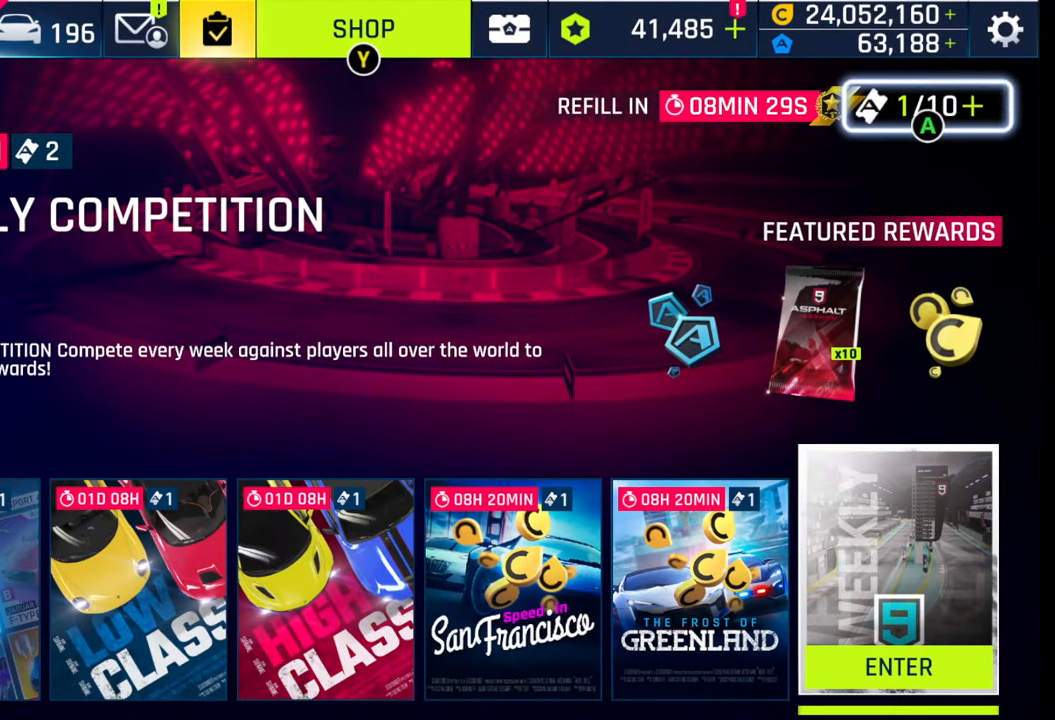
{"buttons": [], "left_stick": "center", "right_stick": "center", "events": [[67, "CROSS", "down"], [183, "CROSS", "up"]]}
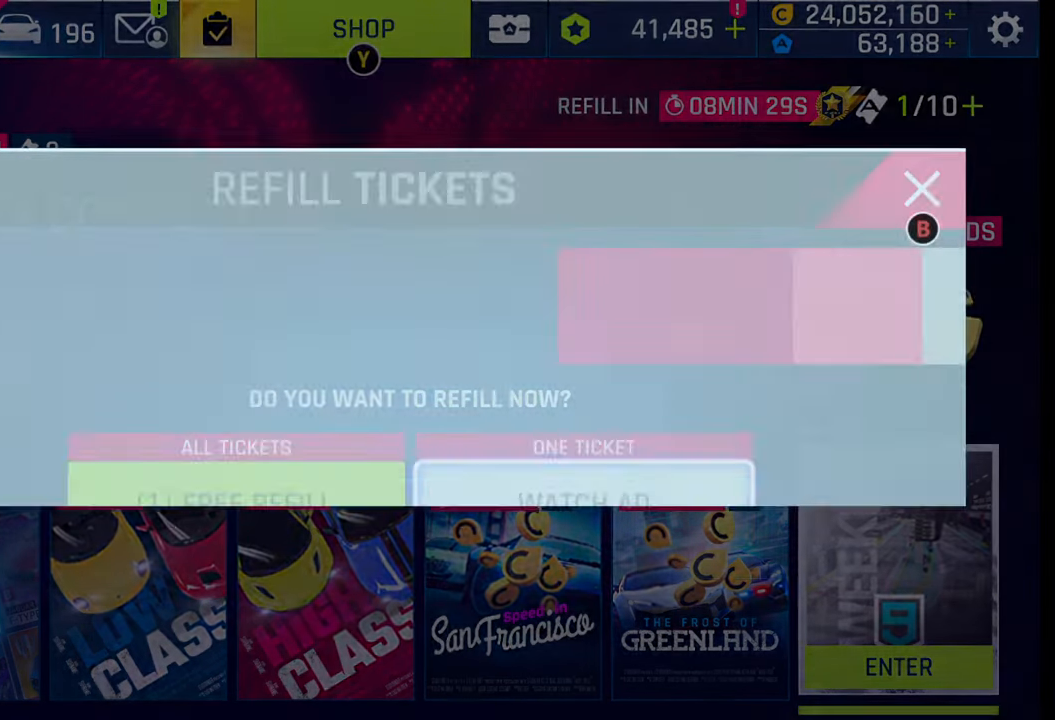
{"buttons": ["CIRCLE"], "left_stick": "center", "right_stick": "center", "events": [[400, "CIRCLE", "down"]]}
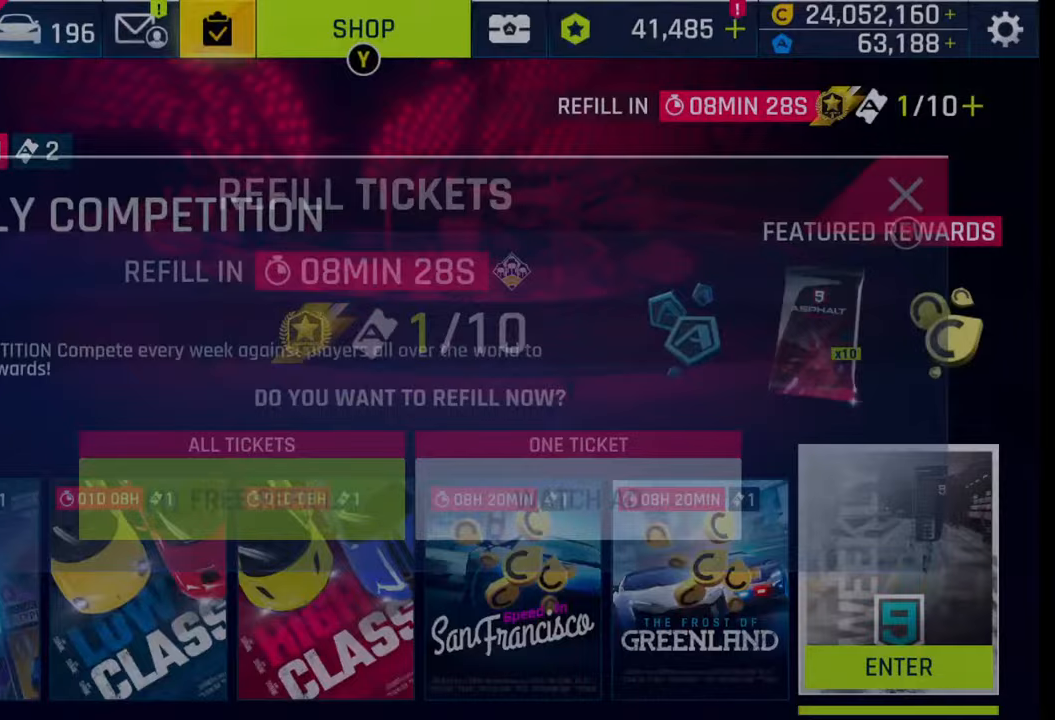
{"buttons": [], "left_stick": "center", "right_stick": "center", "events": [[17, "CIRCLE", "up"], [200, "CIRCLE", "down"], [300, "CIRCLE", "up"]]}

- WHAT THE EXERCISE ASKS:
Please set down every line of the listing verbatim, excluding its pictures.

- SOLUTION TO THE PROBLEM:
{"buttons": [], "left_stick": "center", "right_stick": "center", "events": [[67, "CROSS", "down"], [183, "CROSS", "up"]]}
{"buttons": ["CIRCLE"], "left_stick": "center", "right_stick": "center", "events": [[400, "CIRCLE", "down"]]}
{"buttons": [], "left_stick": "center", "right_stick": "center", "events": [[17, "CIRCLE", "up"], [200, "CIRCLE", "down"], [300, "CIRCLE", "up"]]}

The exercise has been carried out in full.